L'absence de contre-pouvoir au sein des métropoles, la verticalité de la décision, son opacité, le caractère de vote automatique des majorités métropolitaines inquiètent. Les habitants et les supporteurs ont mené un débat riche, long et épuisant, mais les élus, à l'exception des écologistes et de quelques individualités, ont été invisibles. Pourtant, avant même cet abandon, un autre projet a émergé de la concertation menée par les habitants et les supporteurs. Ces derniers résistent à ce que cachent les mirages d'un nouveau stade : la dégradation du spectacle vivant, le remplacement des ambiances populaires par les marques et les loges VIP, la publicité à 360 degrés et la vidéosurveillance massive, la perte d'un stade en plein air, l'absence de projet sportif durable, la vache à lait d'un entrepreneur discrédité.

Au lieu d’opposer stade public et stade privé, pourquoi ne pas expérimenter à Nantes la gouvernance partagée du stade et celle de futurs bâtiments annexes ? Si un tout petit peu de l’argent distribué directement et indirectement au club chaque année était mis de côté pour créer cette nouvelle gouvernance participative du stade et de ses espaces de vie, l’intérêt général n’aurait-il pas progressé ? Si le stade peu à peu devenait l’un des bâtiments les plus transitionnels de Nantes, l’écologie pour tous et toutes n’aurait-elle pas elle aussi progressé ? Si le FC Nantes, au lieu d’être embarqué dans un désastre programmé, était invité dans l’écosystème nantais et que le stade, l’équipe, les supporteurs et les habitants bénéficiaient d’une nouvelle alliance avec le territoire, la Beaujoire ne serait-elle pas tout simplement un «lieu à réinventer» par tous ses usagers ? Le stade du futur à Nantes, on l’a déjà. Il s’appelle «la Beaujoire». Il est à nous. C’est ce qu’on appelle «l’existant». C’est de cela dont nous pouvons nous occuper aujourd’hui comme dans bien d’autres lieux. A notre échelle nantaise, nous pouvons le réinventer et contribuer à la régulation du football, au développement de meilleures pratiques sociales et écologiques et concourir ainsi au meilleur FC Nantes possible en tant qu’il est un espace vivant de la communauté.

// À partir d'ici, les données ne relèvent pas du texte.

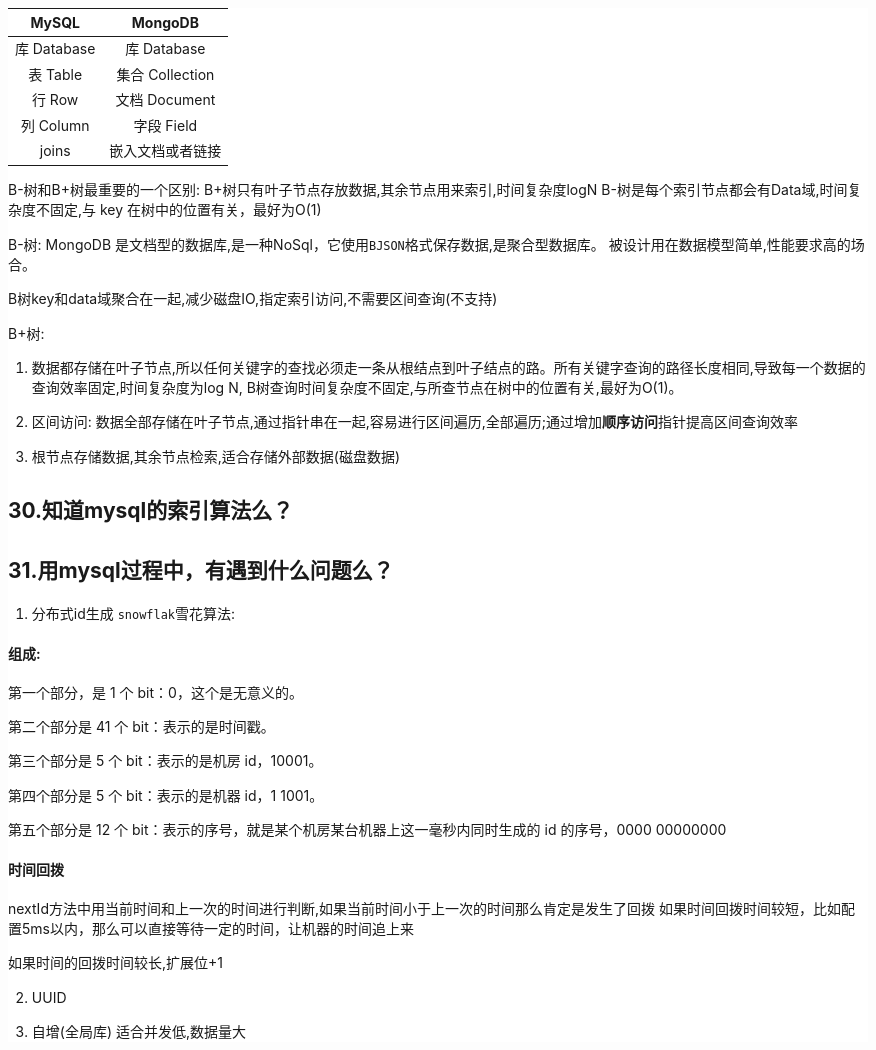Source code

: |    MySQL    |     MongoDB      |
| :---------: | :--------------: |
| 库 Database |   库 Database    |
| 表 Table   | 集合 Collection  |
| 行 Row    |  文档 Document   |
| 列 Column  |    字段 Field    |
| joins    | 嵌入文档或者链接 |

B-树和B+树最重要的一个区别:
    B+树只有叶子节点存放数据,其余节点用来索引,时间复杂度logN
    B-树是每个索引节点都会有Data域,时间复杂度不固定,与 key 在树中的位置有关，最好为O(1)

B-树:
MongoDB 是文档型的数据库,是一种NoSql，它使用`BJSON`格式保存数据,是聚合型数据库。
    被设计用在数据模型简单,性能要求高的场合。

B树key和data域聚合在一起,减少磁盘IO,指定索引访问,不需要区间查询(不支持)

B+树:

1) 数据都存储在叶子节点,所以任何关键字的查找必须走一条从根结点到叶子结点的路。所有关键字查询的路径长度相同,导致每一个数据的查询效率固定,时间复杂度为log N,
    B树查询时间复杂度不固定,与所查节点在树中的位置有关,最好为O(1)。

2) 区间访问: 数据全部存储在叶子节点,通过指针串在一起,容易进行区间遍历,全部遍历;通过增加**顺序访问**指针提高区间查询效率

3) 根节点存储数据,其余节点检索,适合存储外部数据(磁盘数据)

## 30.知道mysql的索引算法么？

## 31.用mysql过程中，有遇到什么问题么？
1) 分布式id生成
`snowflak`雪花算法:

#### 组成:
  第一个部分，是 1 个 bit：0，这个是无意义的。
        
  第二个部分是 41 个 bit：表示的是时间戳。
        
  第三个部分是 5 个 bit：表示的是机房 id，10001。
        
  第四个部分是 5 个 bit：表示的是机器 id，1 1001。
        
  第五个部分是 12 个 bit：表示的序号，就是某个机房某台机器上这一毫秒内同时生成的 id 的序号，0000 00000000
        
#### 时间回拨   
   nextId方法中用当前时间和上一次的时间进行判断,如果当前时间小于上一次的时间那么肯定是发生了回拨
   如果时间回拨时间较短，比如配置5ms以内，那么可以直接等待一定的时间，让机器的时间追上来
   
   如果时间的回拨时间较长,扩展位+1
      
2) UUID

3) 自增(全局库)
适合并发低,数据量大
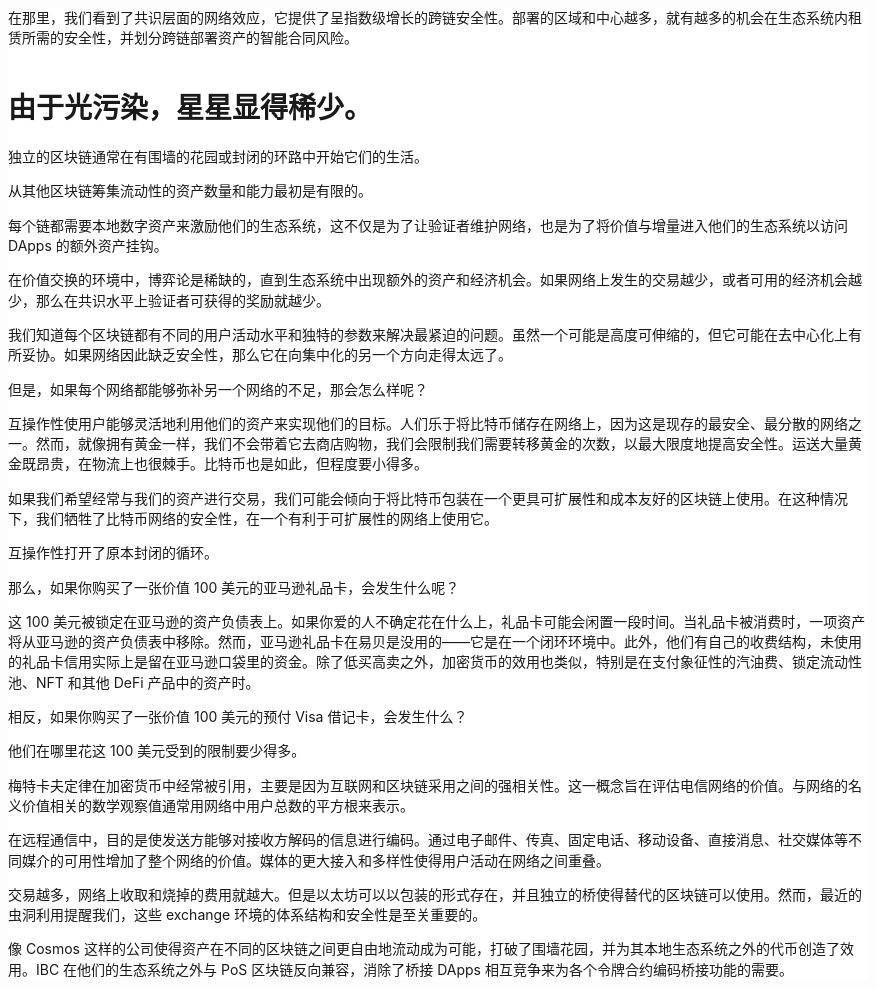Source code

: 在那里，我们看到了共识层面的网络效应，它提供了呈指数级增长的跨链安全性。部署的区域和中心越多，就有越多的机会在生态系统内租赁所需的安全性，并划分跨链部署资产的智能合同风险。

# 由于光污染，星星显得稀少。

独立的区块链通常在有围墙的花园或封闭的环路中开始它们的生活。

从其他区块链筹集流动性的资产数量和能力最初是有限的。

每个链都需要本地数字资产来激励他们的生态系统，这不仅是为了让验证者维护网络，也是为了将价值与增量进入他们的生态系统以访问 DApps 的额外资产挂钩。

在价值交换的环境中，博弈论是稀缺的，直到生态系统中出现额外的资产和经济机会。如果网络上发生的交易越少，或者可用的经济机会越少，那么在共识水平上验证者可获得的奖励就越少。

我们知道每个区块链都有不同的用户活动水平和独特的参数来解决最紧迫的问题。虽然一个可能是高度可伸缩的，但它可能在去中心化上有所妥协。如果网络因此缺乏安全性，那么它在向集中化的另一个方向走得太远了。

但是，如果每个网络都能够弥补另一个网络的不足，那会怎么样呢？

互操作性使用户能够灵活地利用他们的资产来实现他们的目标。人们乐于将比特币储存在网络上，因为这是现存的最安全、最分散的网络之一。然而，就像拥有黄金一样，我们不会带着它去商店购物，我们会限制我们需要转移黄金的次数，以最大限度地提高安全性。运送大量黄金既昂贵，在物流上也很棘手。比特币也是如此，但程度要小得多。

如果我们希望经常与我们的资产进行交易，我们可能会倾向于将比特币包装在一个更具可扩展性和成本友好的区块链上使用。在这种情况下，我们牺牲了比特币网络的安全性，在一个有利于可扩展性的网络上使用它。

互操作性打开了原本封闭的循环。

那么，如果你购买了一张价值 100 美元的亚马逊礼品卡，会发生什么呢？

这 100 美元被锁定在亚马逊的资产负债表上。如果你爱的人不确定花在什么上，礼品卡可能会闲置一段时间。当礼品卡被消费时，一项资产将从亚马逊的资产负债表中移除。然而，亚马逊礼品卡在易贝是没用的——它是在一个闭环环境中。此外，他们有自己的收费结构，未使用的礼品卡信用实际上是留在亚马逊口袋里的资金。除了低买高卖之外，加密货币的效用也类似，特别是在支付象征性的汽油费、锁定流动性池、NFT 和其他 DeFi 产品中的资产时。

相反，如果你购买了一张价值 100 美元的预付 Visa 借记卡，会发生什么？

他们在哪里花这 100 美元受到的限制要少得多。

梅特卡夫定律在加密货币中经常被引用，主要是因为互联网和区块链采用之间的强相关性。这一概念旨在评估电信网络的价值。与网络的名义价值相关的数学观察值通常用网络中用户总数的平方根来表示。

在远程通信中，目的是使发送方能够对接收方解码的信息进行编码。通过电子邮件、传真、固定电话、移动设备、直接消息、社交媒体等不同媒介的可用性增加了整个网络的价值。媒体的更大接入和多样性使得用户活动在网络之间重叠。

交易越多，网络上收取和烧掉的费用就越大。但是以太坊可以以包装的形式存在，并且独立的桥使得替代的区块链可以使用。然而，最近的虫洞利用提醒我们，这些 exchange 环境的体系结构和安全性是至关重要的。

像 Cosmos 这样的公司使得资产在不同的区块链之间更自由地流动成为可能，打破了围墙花园，并为其本地生态系统之外的代币创造了效用。IBC 在他们的生态系统之外与 PoS 区块链反向兼容，消除了桥接 DApps 相互竞争来为各个令牌合约编码桥接功能的需要。
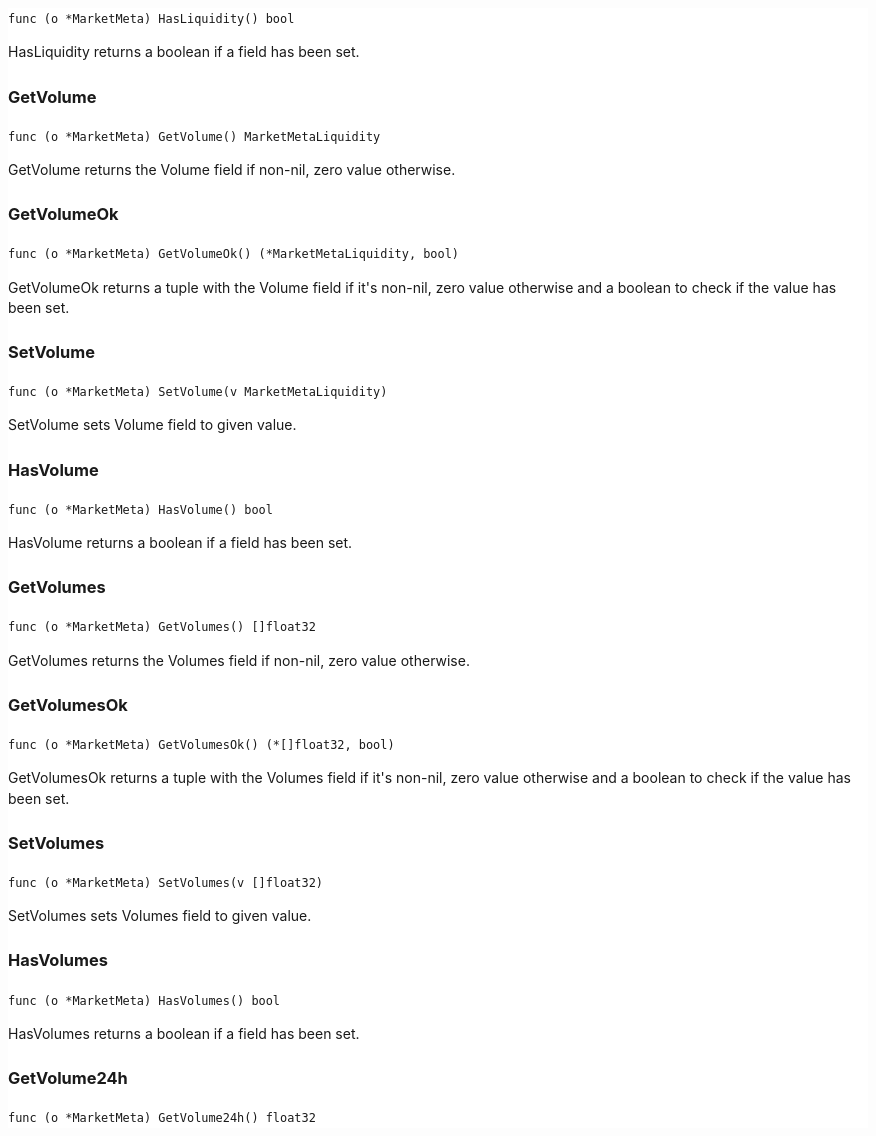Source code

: `func (o *MarketMeta) HasLiquidity() bool`

HasLiquidity returns a boolean if a field has been set.

### GetVolume

`func (o *MarketMeta) GetVolume() MarketMetaLiquidity`

GetVolume returns the Volume field if non-nil, zero value otherwise.

### GetVolumeOk

`func (o *MarketMeta) GetVolumeOk() (*MarketMetaLiquidity, bool)`

GetVolumeOk returns a tuple with the Volume field if it's non-nil, zero value otherwise
and a boolean to check if the value has been set.

### SetVolume

`func (o *MarketMeta) SetVolume(v MarketMetaLiquidity)`

SetVolume sets Volume field to given value.

### HasVolume

`func (o *MarketMeta) HasVolume() bool`

HasVolume returns a boolean if a field has been set.

### GetVolumes

`func (o *MarketMeta) GetVolumes() []float32`

GetVolumes returns the Volumes field if non-nil, zero value otherwise.

### GetVolumesOk

`func (o *MarketMeta) GetVolumesOk() (*[]float32, bool)`

GetVolumesOk returns a tuple with the Volumes field if it's non-nil, zero value otherwise
and a boolean to check if the value has been set.

### SetVolumes

`func (o *MarketMeta) SetVolumes(v []float32)`

SetVolumes sets Volumes field to given value.

### HasVolumes

`func (o *MarketMeta) HasVolumes() bool`

HasVolumes returns a boolean if a field has been set.

### GetVolume24h

`func (o *MarketMeta) GetVolume24h() float32`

Et cette nécessité de rouvrir l’imaginaire et la gouvernance des stades n’a rien de spécifiquement nantais. L’actualité des stades construits ces dernières années, Grenoble (2008), Le Mans (2011), Lille (2012), Nice (2013), Bordeaux (2015), Lyon (2016) oscille entre scandales financiers (stade privé financé par le public, coûts extraordinaires sur la durée, captations de richesse publique et corruptions) et faiblesses de l’expérience vécue dans le nouveau stade (éloignement des stades, pertes d’ambiances, faibles croissances des publics). Le football est d’abord un jeu, un art, et le grand stade qui lui permet de se déployer comme spectacle doit être réinterrogé aujourd’hui, régulé, réinventé. Le devenir des stades ne peut se réduire à des gouvernances stéréotypées, à de l’enrichissement irrégulier et à des décisions politiques inconséquentes.

(1) Propriétaire et président du FC Nantes depuis 2007, cet homme d’affaires franco-polonais a par ailleurs été épinglé en 2016 dans l’affaire des «Panama Papers».

SIGNATAIRES : Frédéric BarbeFrançois Bégaudeau Hacène BelmessousPatrick BouchainMickaël Correia Chris Younès Association des riverains et amis de la Beaujoire, Brigade Loire 1999, Association À la Nantaise, Association Syndicale Autorisée (ASA) du Ranzay.